Find the general solutions of the systems whose augmented matrices are given as

12. \(\left[ {\begin{array}{*{20}{c}}1&{ - 7}&0&6&5\\0&0&1&{ - 2}&{ - 3}\\{ - 1}&7&{ - 4}&2&7\end{array}} \right]\).

A basic principle states that row operations do not affect the solution set of a linear system. Perform an elementary row operation to produce the first augmented matrix.

Replace row \(3\) by adding row 1 to row 3.

\(\left[ {\begin{array}{*{20}{c}}1&{ - 7}&0&6&5\\0&0&1&{ - 2}&{ - 3}\\0&0&{ - 4}&8&{12}\end{array}} \right]\)

Perform an elementary row operationto produce a second augmented matrix.

Replace row 3 by adding\(4\)times row 2 to row 3.

\(\left[ {\begin{array}{*{20}{c}}1&{ - 7}&0&6&5\\0&0&1&{ - 2}&{ - 3}\\0&0&0&0&0\end{array}} \right]\)

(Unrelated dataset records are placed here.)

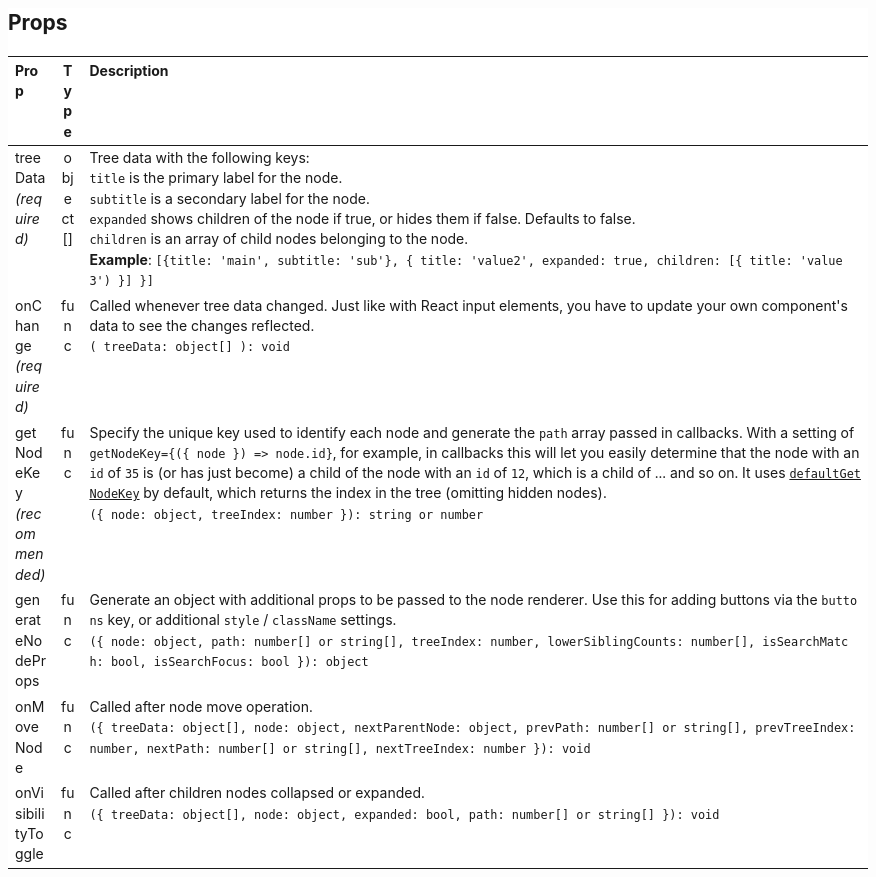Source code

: ## Props

| Prop                           |      Type      | <div style="width: 400px;">Description</div>                                                                                                                                                                                                                                                                                                                                                                                                                                                                                                                                                                                                       |
| :----------------------------- | :------------: | :------------------------------------------------------------------------------------------------------------------------------------------------------------------------------------------------------------------------------------------------------------------------------------------------------------------------------------------------------------------------------------------------------------------------------------------------------------------------------------------------------------------------------------------------------------------------------------------------------------------------------------------------- |
| treeData<br/>_(required)_      |    object[]    | Tree data with the following keys: <div>`title` is the primary label for the node.</div><div>`subtitle` is a secondary label for the node.</div><div>`expanded` shows children of the node if true, or hides them if false. Defaults to false.</div><div>`children` is an array of child nodes belonging to the node.</div><div>**Example**: `[{title: 'main', subtitle: 'sub'}, { title: 'value2', expanded: true, children: [{ title: 'value3') }] }]`                                                                                                                                                                                           |
| onChange<br/>_(required)_      |      func      | Called whenever tree data changed. Just like with React input elements, you have to update your own component's data to see the changes reflected.<div>`( treeData: object[] ): void`</div>                                                                                                                                                                                                                                                                                                                                                                                                                                                        |
| getNodeKey<br/>_(recommended)_ |      func      | Specify the unique key used to identify each node and generate the `path` array passed in callbacks. With a setting of `getNodeKey={({ node }) => node.id}`, for example, in callbacks this will let you easily determine that the node with an `id` of `35` is (or has just become) a child of the node with an `id` of `12`, which is a child of ... and so on. It uses [`defaultGetNodeKey`](./src/utils/default-handlers.ts) by default, which returns the index in the tree (omitting hidden nodes).<div>`({ node: object, treeIndex: number }): string or number`</div> |
| generateNodeProps              |      func      | Generate an object with additional props to be passed to the node renderer. Use this for adding buttons via the `buttons` key, or additional `style` / `className` settings.<div>`({ node: object, path: number[] or string[], treeIndex: number, lowerSiblingCounts: number[], isSearchMatch: bool, isSearchFocus: bool }): object`</div>                                                                                                                                                                                                                                                                                                         |
| onMoveNode                     |      func      | Called after node move operation. <div>`({ treeData: object[], node: object, nextParentNode: object, prevPath: number[] or string[], prevTreeIndex: number, nextPath: number[] or string[], nextTreeIndex: number }): void`</div>                                                                                                                                                                                                                                                                                                                                                                                                                  |
| onVisibilityToggle             |      func      | Called after children nodes collapsed or expanded. <div>`({ treeData: object[], node: object, expanded: bool, path: number[] or string[] }): void`</div>                                                                                                                                                                                                                                                                                                                                                                                                                                                                                           |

To obtain the general solution of the system, you have to convert the augmented matrix into the system of equations.

Write the obtained matrix into the equation notation.

\(\begin{array}{l}{x_1} - 7{x_2} + 6{x_4} = 5\\{x_3} - 2{x_4} = - 3\end{array}\)

Thus, the general solution of the system is

\({x_1} = 5 + 7{x_2} - 6{x_4}\)

\({x_2}\)is free.

\({x_3} = - 3 + 2{x_4}\)

\({x_4}\) is free.